Sheila Embleton -- Finnish-Swedish language contact as reflected in the place names of Finland

Finland is constitutionally a bilingual country, with a Finnish-speaking majority and a Swedish-speaking minority (about 5% of the population). There has been prolonged contact between the speakers of these languages, and this has resulted in various linguistic contact effects. This paper will be restricted to the reflection of that contact in the toponymy (place names) of Finland. The paper will present a classification and exemplification of different types of loan-name found in areas of Finnish-Swedish contact, and shows how place names can provide information on both age of settlements and ethnicity of various layers of settlement, using etymology and linguistic methods in conjunction with other tools (e.g. from geology). The linguistic evidence is often fairly clear as to which linguistic group was original in a given area, but those answers are not always readily accepted by the current inhabitants, for political reasons, leading to much debate amongst scholars and laypersons alike. Details of the sociolinguistic debate, from both the historical and current points of view, are presented, along with an overview and bibliography of recent scholarly research on the topic.

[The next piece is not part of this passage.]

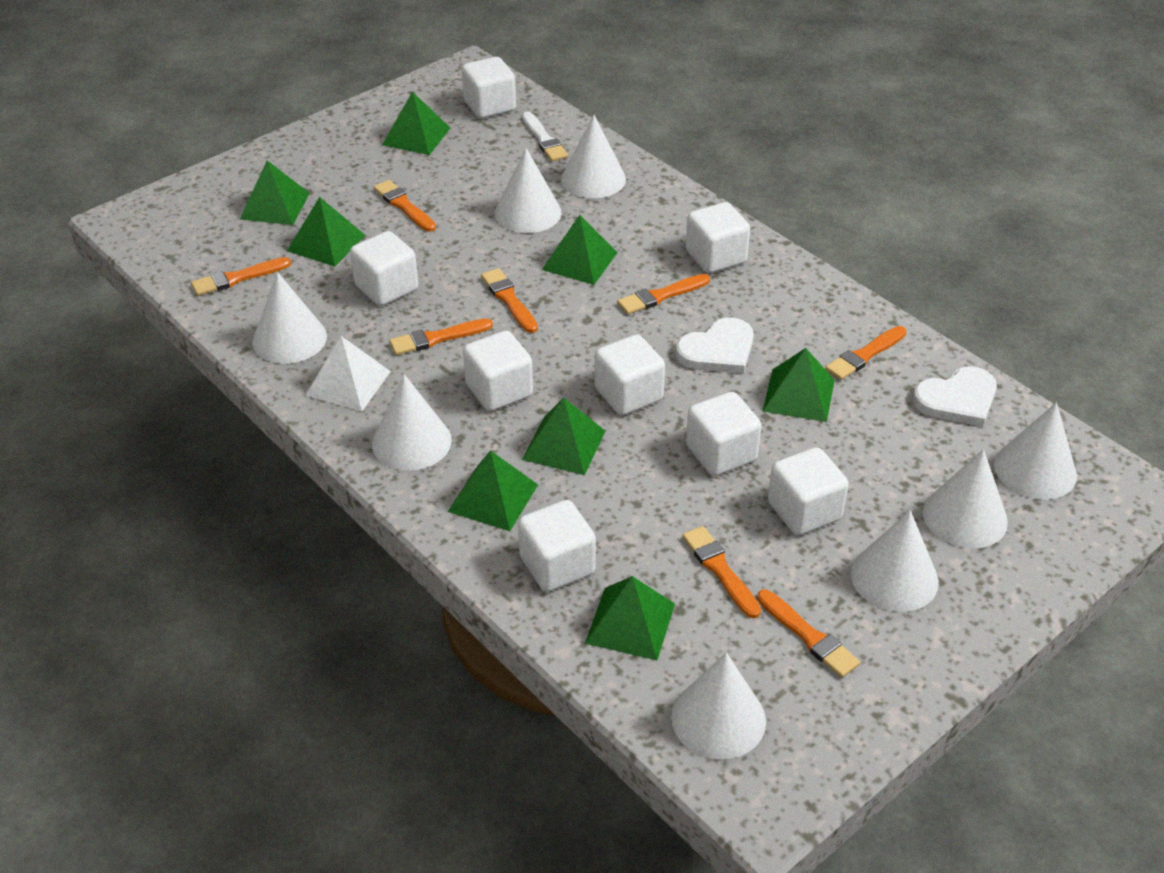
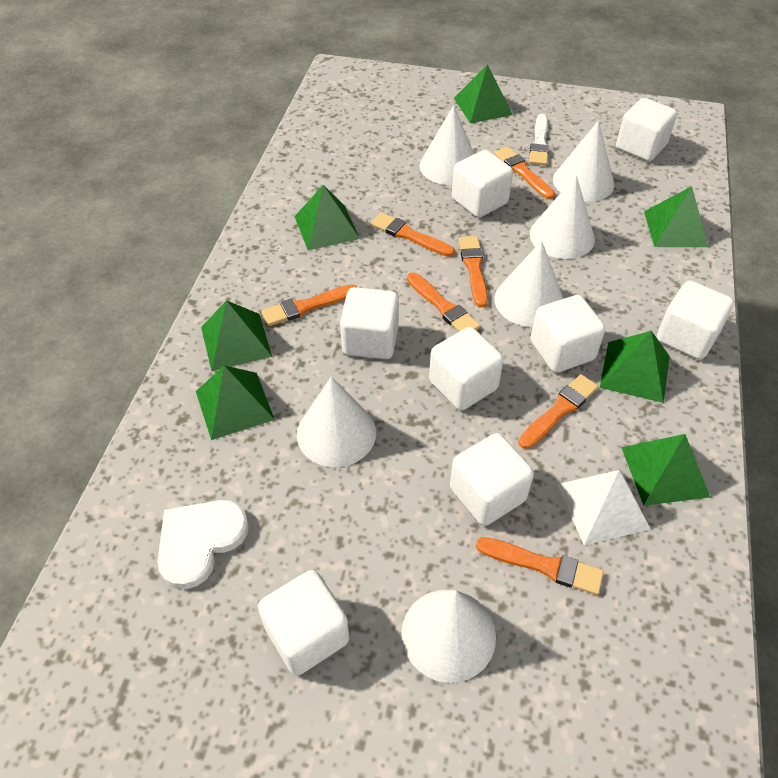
green pyramid: [240,161,310,225] [287,197,366,267] [382,91,450,155] [448,450,538,531] [522,397,605,475] [542,215,618,285] [585,576,675,660] [763,348,835,422] = 8 -> [196,365,275,440] [201,300,272,371] [294,185,360,251] [454,64,513,123] [600,331,670,403] [621,434,710,506] [644,186,709,247] = 7
orange brush: [191,257,291,296] [373,180,436,232] [389,318,493,355] [481,268,538,333] [617,274,710,314] [682,526,761,618] [757,589,860,678] [825,326,907,380] = 8 -> [261,284,357,326] [371,213,455,257] [407,272,480,332] [459,236,488,307] [476,537,604,595] [494,147,555,199] [518,374,598,449] = 7
white cone: [252,272,327,364] [372,374,452,471] [495,148,561,233] [561,115,626,198] [671,653,766,760] [851,510,939,612] [923,449,1008,549] [994,402,1077,500] = 8 -> [297,377,376,467] [401,590,496,683] [419,105,474,185] [494,240,563,327] [530,175,595,259] [553,121,614,202] = 6
white heart: [676,317,754,374] [913,366,997,427] = 2 -> [157,500,249,589] = 1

Barbara Czopek-Kopciuch -- Holendry and holender; the influence of Dutch immigrants on the Polish lexicon.

In this paper I will show the connection of the place name Holendry (which means something like ‘Dutch village’ in Polish) with the arrival of Dutch immigrants in Poland in the XVIth century and a new type of agriculture that was introduced as a consequence. This type of agriculture included the cultivation of grass land after drainage and cattle-breeding. After the introduction of this type of agriculture new villages in which inhabitants applied the same techniques have been named Holendry [Olędry] in practically every region of Poland, not only in regions where Dutch immigrants have settled. So the name of the nationality of the citizens of Holland, Holendry, was transferred from the settlers to the villages and the type of agriculture. I will also explain the etymology and the meaning of the word holender in the Polish language and in its dialects.